[Start of Attachment]
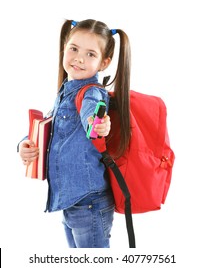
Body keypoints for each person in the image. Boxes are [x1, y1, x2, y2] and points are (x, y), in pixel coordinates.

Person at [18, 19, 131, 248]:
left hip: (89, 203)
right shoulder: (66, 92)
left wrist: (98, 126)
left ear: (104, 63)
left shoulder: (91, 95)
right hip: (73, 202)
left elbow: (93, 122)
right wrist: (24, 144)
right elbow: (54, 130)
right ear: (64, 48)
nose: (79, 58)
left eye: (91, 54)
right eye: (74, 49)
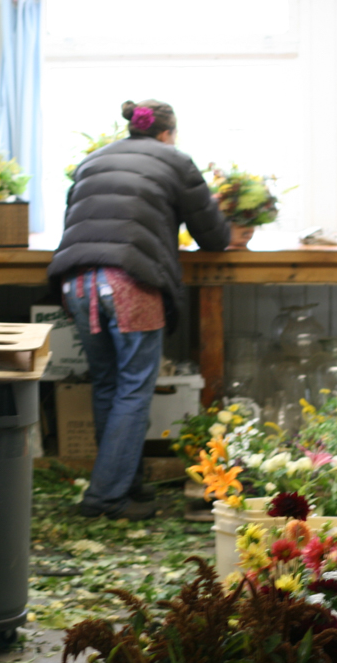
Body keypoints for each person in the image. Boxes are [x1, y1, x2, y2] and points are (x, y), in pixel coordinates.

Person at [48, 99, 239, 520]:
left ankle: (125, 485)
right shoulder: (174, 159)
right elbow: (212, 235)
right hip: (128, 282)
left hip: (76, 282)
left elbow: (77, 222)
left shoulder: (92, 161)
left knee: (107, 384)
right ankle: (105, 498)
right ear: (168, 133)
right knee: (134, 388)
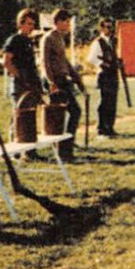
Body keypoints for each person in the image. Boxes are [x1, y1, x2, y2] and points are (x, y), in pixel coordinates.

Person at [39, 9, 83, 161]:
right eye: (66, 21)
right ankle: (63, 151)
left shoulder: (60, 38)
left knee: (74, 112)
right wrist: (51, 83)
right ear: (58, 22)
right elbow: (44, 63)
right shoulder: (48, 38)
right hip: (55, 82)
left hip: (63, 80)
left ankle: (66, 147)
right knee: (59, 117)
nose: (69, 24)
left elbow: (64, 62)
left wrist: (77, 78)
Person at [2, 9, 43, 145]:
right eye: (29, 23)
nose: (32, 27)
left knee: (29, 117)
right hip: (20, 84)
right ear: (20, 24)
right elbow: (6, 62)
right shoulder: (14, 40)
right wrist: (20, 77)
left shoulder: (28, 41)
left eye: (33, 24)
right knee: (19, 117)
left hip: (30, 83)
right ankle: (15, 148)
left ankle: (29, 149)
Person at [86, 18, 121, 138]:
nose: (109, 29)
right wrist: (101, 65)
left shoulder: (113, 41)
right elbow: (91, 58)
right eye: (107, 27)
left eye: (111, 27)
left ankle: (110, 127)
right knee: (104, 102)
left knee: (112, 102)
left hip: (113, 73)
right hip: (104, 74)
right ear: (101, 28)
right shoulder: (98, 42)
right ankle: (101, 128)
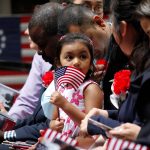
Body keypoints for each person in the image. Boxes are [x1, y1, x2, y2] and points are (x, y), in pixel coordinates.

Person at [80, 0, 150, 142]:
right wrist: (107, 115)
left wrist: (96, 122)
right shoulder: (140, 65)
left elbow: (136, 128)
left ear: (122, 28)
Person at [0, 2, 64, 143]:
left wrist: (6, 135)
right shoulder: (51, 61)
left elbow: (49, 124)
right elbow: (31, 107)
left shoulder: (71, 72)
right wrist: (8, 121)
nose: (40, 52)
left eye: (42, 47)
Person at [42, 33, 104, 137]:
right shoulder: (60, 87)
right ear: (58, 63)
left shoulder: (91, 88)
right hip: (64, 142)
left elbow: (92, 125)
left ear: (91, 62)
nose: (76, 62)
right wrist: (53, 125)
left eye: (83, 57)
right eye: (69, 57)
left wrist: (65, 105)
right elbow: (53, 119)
[End of Attachment]
Only one stretch of the material above is wanted: the line containing "left elbow: (77, 222)" through the line containing "left ear: (122, 28)". Restate it word for word, minus the pictures.

◆ **SOLUTION TO THE PROBLEM**
left elbow: (77, 222)
left shoulder: (92, 161)
left knee: (107, 384)
right ankle: (105, 498)
right ear: (168, 133)
right knee: (134, 388)
Body keypoints for each person in the image. Boxes are [x1, y1, x2, y2] and points are (x, y), in pixel coordinates.

Person at [39, 9, 83, 161]:
right eye: (66, 21)
right ankle: (63, 151)
left shoulder: (60, 38)
left knee: (74, 112)
right wrist: (51, 83)
right ear: (58, 22)
right elbow: (44, 63)
right shoulder: (48, 38)
right hip: (55, 82)
left hip: (63, 80)
left ankle: (66, 147)
right knee: (59, 117)
nose: (69, 24)
left elbow: (64, 62)
left wrist: (77, 78)
Person at [2, 9, 43, 145]:
right eye: (29, 23)
nose: (32, 27)
left knee: (29, 117)
right hip: (20, 84)
right ear: (20, 24)
right elbow: (6, 62)
right shoulder: (14, 40)
right wrist: (20, 77)
left shoulder: (28, 41)
left eye: (33, 24)
right knee: (19, 117)
left hip: (30, 83)
right ankle: (15, 148)
left ankle: (29, 149)
Person at [86, 18, 121, 138]:
nose: (109, 29)
right wrist: (101, 65)
left shoulder: (113, 41)
right elbow: (91, 58)
right eye: (107, 27)
left eye: (111, 27)
left ankle: (110, 127)
right knee: (104, 102)
left knee: (112, 102)
left hip: (113, 73)
right hip: (104, 74)
right ear: (101, 28)
right shoulder: (98, 42)
right ankle: (101, 128)
Body keypoints for each person in the image. Boxes are [x1, y1, x2, y2] and points are (x, y), in pixel coordinates.

Person at [80, 0, 150, 142]:
right wrist: (107, 115)
left wrist: (96, 122)
right shoulder: (140, 65)
left elbow: (136, 128)
left ear: (122, 28)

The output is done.